Your task =
Reproduce every line of the records below word for word, leaving out the pictures.

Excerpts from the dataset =
=====

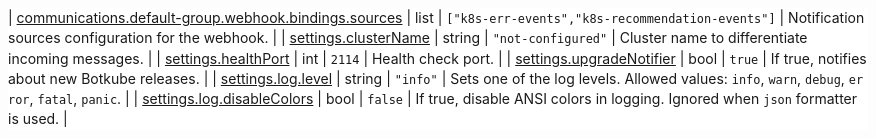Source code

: | [communications.default-group.webhook.bindings.sources](https://github.com/kubeshop/botkube/blob/release-1.12/helm/botkube/values.yaml#L665)                                                   | list   | `["k8s-err-events","k8s-recommendation-events"]`                                                                                                                                                                                                                                                     | Notification sources configuration for the webhook.                                                                                                                                                                                                                                                                                                                                                                                                                |
| [settings.clusterName](https://github.com/kubeshop/botkube/blob/release-1.12/helm/botkube/values.yaml#L672)                                                                                    | string | `"not-configured"`                                                                                                                                                                                                                                                                                   | Cluster name to differentiate incoming messages.                                                                                                                                                                                                                                                                                                                                                                                                                   |
| [settings.healthPort](https://github.com/kubeshop/botkube/blob/release-1.12/helm/botkube/values.yaml#L675)                                                                                     | int    | `2114`                                                                                                                                                                                                                                                                                               | Health check port.                                                                                                                                                                                                                                                                                                                                                                                                                                                 |
| [settings.upgradeNotifier](https://github.com/kubeshop/botkube/blob/release-1.12/helm/botkube/values.yaml#L677)                                                                                | bool   | `true`                                                                                                                                                                                                                                                                                               | If true, notifies about new Botkube releases.                                                                                                                                                                                                                                                                                                                                                                                                                      |
| [settings.log.level](https://github.com/kubeshop/botkube/blob/release-1.12/helm/botkube/values.yaml#L681)                                                                                      | string | `"info"`                                                                                                                                                                                                                                                                                             | Sets one of the log levels. Allowed values: `info`, `warn`, `debug`, `error`, `fatal`, `panic`.                                                                                                                                                                                                                                                                                                                                                                    |
| [settings.log.disableColors](https://github.com/kubeshop/botkube/blob/release-1.12/helm/botkube/values.yaml#L683)                                                                              | bool   | `false`                                                                                                                                                                                                                                                                                              | If true, disable ANSI colors in logging. Ignored when `json` formatter is used.                                                                                                                                                                                                                                                                                                                                                                                    |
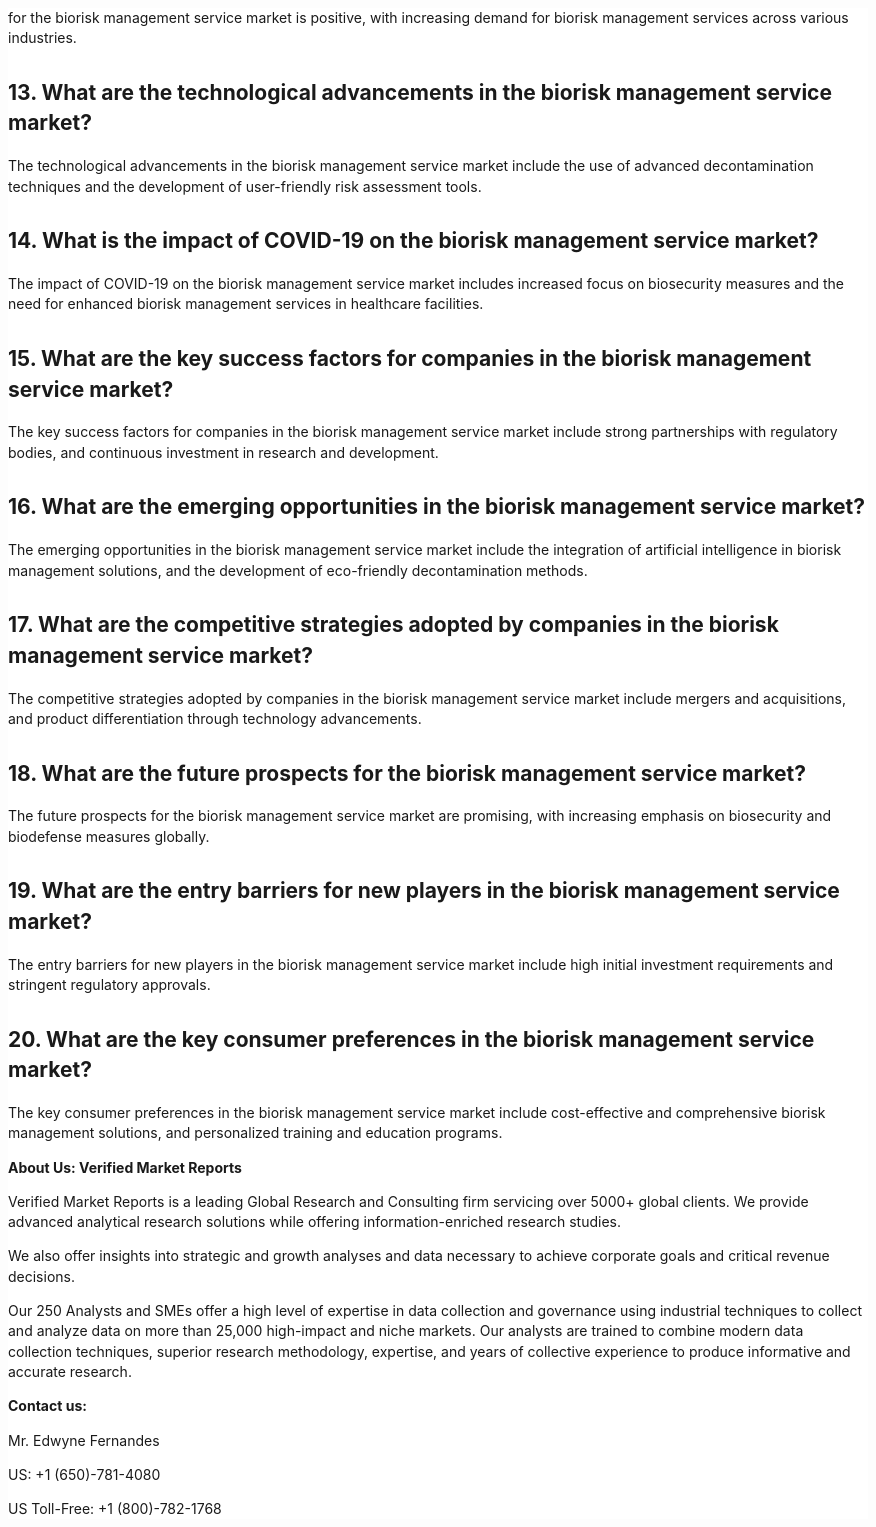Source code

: for the biorisk management service market is positive, with increasing demand for biorisk management services across various industries.</p><h2>13. What are the technological advancements in the biorisk management service market?</h2><p>The technological advancements in the biorisk management service market include the use of advanced decontamination techniques and the development of user-friendly risk assessment tools.</p><h2>14. What is the impact of COVID-19 on the biorisk management service market?</h2><p>The impact of COVID-19 on the biorisk management service market includes increased focus on biosecurity measures and the need for enhanced biorisk management services in healthcare facilities.</p><h2>15. What are the key success factors for companies in the biorisk management service market?</h2><p>The key success factors for companies in the biorisk management service market include strong partnerships with regulatory bodies, and continuous investment in research and development.</p><h2>16. What are the emerging opportunities in the biorisk management service market?</h2><p>The emerging opportunities in the biorisk management service market include the integration of artificial intelligence in biorisk management solutions, and the development of eco-friendly decontamination methods.</p><h2>17. What are the competitive strategies adopted by companies in the biorisk management service market?</h2><p>The competitive strategies adopted by companies in the biorisk management service market include mergers and acquisitions, and product differentiation through technology advancements.</p><h2>18. What are the future prospects for the biorisk management service market?</h2><p>The future prospects for the biorisk management service market are promising, with increasing emphasis on biosecurity and biodefense measures globally.</p><h2>19. What are the entry barriers for new players in the biorisk management service market?</h2><p>The entry barriers for new players in the biorisk management service market include high initial investment requirements and stringent regulatory approvals.</p><h2>20. What are the key consumer preferences in the biorisk management service market?</h2><p>The key consumer preferences in the biorisk management service market include cost-effective and comprehensive biorisk management solutions, and personalized training and education programs.</p></body></html></h3><p id="" class=""><strong>About Us: Verified Market Reports</strong></p><p id="" class="">Verified Market Reports is a leading Global Research and Consulting firm servicing over 5000+ global clients. We provide advanced analytical research solutions while offering information-enriched research studies.</p><p id="" class="">We also offer insights into strategic and growth analyses and data necessary to achieve corporate goals and critical revenue decisions.</p><p id="" class="">Our 250 Analysts and SMEs offer a high level of expertise in data collection and governance using industrial techniques to collect and analyze data on more than 25,000 high-impact and niche markets. Our analysts are trained to combine modern data collection techniques, superior research methodology, expertise, and years of collective experience to produce informative and accurate research.</p><p id="" class=""><strong>Contact us:</strong></p><p id="" class="">Mr. Edwyne Fernandes</p><p id="" class="">US: +1 (650)-781-4080</p><p id="" class="">US Toll-Free: +1 (800)-782-1768</p>
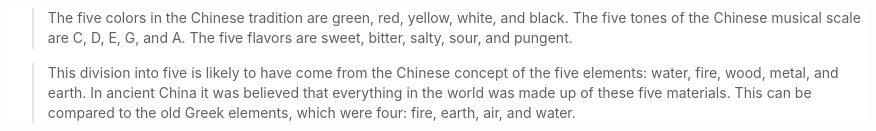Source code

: > The five colors in the Chinese tradition are green, red, yellow, white, and black. The five tones of the Chinese musical scale are C, D, E, G, and A. The five flavors are sweet, bitter, salty, sour, and pungent.

> This division into five is likely to have come from the Chinese concept of the five elements: water, fire, wood, metal, and earth. In ancient China it was believed that everything in the world was made up of these five materials. This can be compared to the old Greek elements, which were four: fire, earth, air, and water.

=====

Answer for this exercise =
Source code

: | [communications.default-group.webhook.bindings.sources](https://github.com/kubeshop/botkube/blob/release-1.12/helm/botkube/values.yaml#L665)                                                   | list   | `["k8s-err-events","k8s-recommendation-events"]`                                                                                                                                                                                                                                                     | Notification sources configuration for the webhook.                                                                                                                                                                                                                                                                                                                                                                                                                |
| [settings.clusterName](https://github.com/kubeshop/botkube/blob/release-1.12/helm/botkube/values.yaml#L672)                                                                                    | string | `"not-configured"`                                                                                                                                                                                                                                                                                   | Cluster name to differentiate incoming messages.                                                                                                                                                                                                                                                                                                                                                                                                                   |
| [settings.healthPort](https://github.com/kubeshop/botkube/blob/release-1.12/helm/botkube/values.yaml#L675)                                                                                     | int    | `2114`                                                                                                                                                                                                                                                                                               | Health check port.                                                                                                                                                                                                                                                                                                                                                                                                                                                 |
| [settings.upgradeNotifier](https://github.com/kubeshop/botkube/blob/release-1.12/helm/botkube/values.yaml#L677)                                                                                | bool   | `true`                                                                                                                                                                                                                                                                                               | If true, notifies about new Botkube releases.                                                                                                                                                                                                                                                                                                                                                                                                                      |
| [settings.log.level](https://github.com/kubeshop/botkube/blob/release-1.12/helm/botkube/values.yaml#L681)                                                                                      | string | `"info"`                                                                                                                                                                                                                                                                                             | Sets one of the log levels. Allowed values: `info`, `warn`, `debug`, `error`, `fatal`, `panic`.                                                                                                                                                                                                                                                                                                                                                                    |
| [settings.log.disableColors](https://github.com/kubeshop/botkube/blob/release-1.12/helm/botkube/values.yaml#L683)                                                                              | bool   | `false`                                                                                                                                                                                                                                                                                              | If true, disable ANSI colors in logging. Ignored when `json` formatter is used.                                                                                                                                                                                                                                                                                                                                                                                    |
Source code

: for the biorisk management service market is positive, with increasing demand for biorisk management services across various industries.</p><h2>13. What are the technological advancements in the biorisk management service market?</h2><p>The technological advancements in the biorisk management service market include the use of advanced decontamination techniques and the development of user-friendly risk assessment tools.</p><h2>14. What is the impact of COVID-19 on the biorisk management service market?</h2><p>The impact of COVID-19 on the biorisk management service market includes increased focus on biosecurity measures and the need for enhanced biorisk management services in healthcare facilities.</p><h2>15. What are the key success factors for companies in the biorisk management service market?</h2><p>The key success factors for companies in the biorisk management service market include strong partnerships with regulatory bodies, and continuous investment in research and development.</p><h2>16. What are the emerging opportunities in the biorisk management service market?</h2><p>The emerging opportunities in the biorisk management service market include the integration of artificial intelligence in biorisk management solutions, and the development of eco-friendly decontamination methods.</p><h2>17. What are the competitive strategies adopted by companies in the biorisk management service market?</h2><p>The competitive strategies adopted by companies in the biorisk management service market include mergers and acquisitions, and product differentiation through technology advancements.</p><h2>18. What are the future prospects for the biorisk management service market?</h2><p>The future prospects for the biorisk management service market are promising, with increasing emphasis on biosecurity and biodefense measures globally.</p><h2>19. What are the entry barriers for new players in the biorisk management service market?</h2><p>The entry barriers for new players in the biorisk management service market include high initial investment requirements and stringent regulatory approvals.</p><h2>20. What are the key consumer preferences in the biorisk management service market?</h2><p>The key consumer preferences in the biorisk management service market include cost-effective and comprehensive biorisk management solutions, and personalized training and education programs.</p></body></html></h3><p id="" class=""><strong>About Us: Verified Market Reports</strong></p><p id="" class="">Verified Market Reports is a leading Global Research and Consulting firm servicing over 5000+ global clients. We provide advanced analytical research solutions while offering information-enriched research studies.</p><p id="" class="">We also offer insights into strategic and growth analyses and data necessary to achieve corporate goals and critical revenue decisions.</p><p id="" class="">Our 250 Analysts and SMEs offer a high level of expertise in data collection and governance using industrial techniques to collect and analyze data on more than 25,000 high-impact and niche markets. Our analysts are trained to combine modern data collection techniques, superior research methodology, expertise, and years of collective experience to produce informative and accurate research.</p><p id="" class=""><strong>Contact us:</strong></p><p id="" class="">Mr. Edwyne Fernandes</p><p id="" class="">US: +1 (650)-781-4080</p><p id="" class="">US Toll-Free: +1 (800)-782-1768</p>
Source code

: > The five colors in the Chinese tradition are green, red, yellow, white, and black. The five tones of the Chinese musical scale are C, D, E, G, and A. The five flavors are sweet, bitter, salty, sour, and pungent.

> This division into five is likely to have come from the Chinese concept of the five elements: water, fire, wood, metal, and earth. In ancient China it was believed that everything in the world was made up of these five materials. This can be compared to the old Greek elements, which were four: fire, earth, air, and water.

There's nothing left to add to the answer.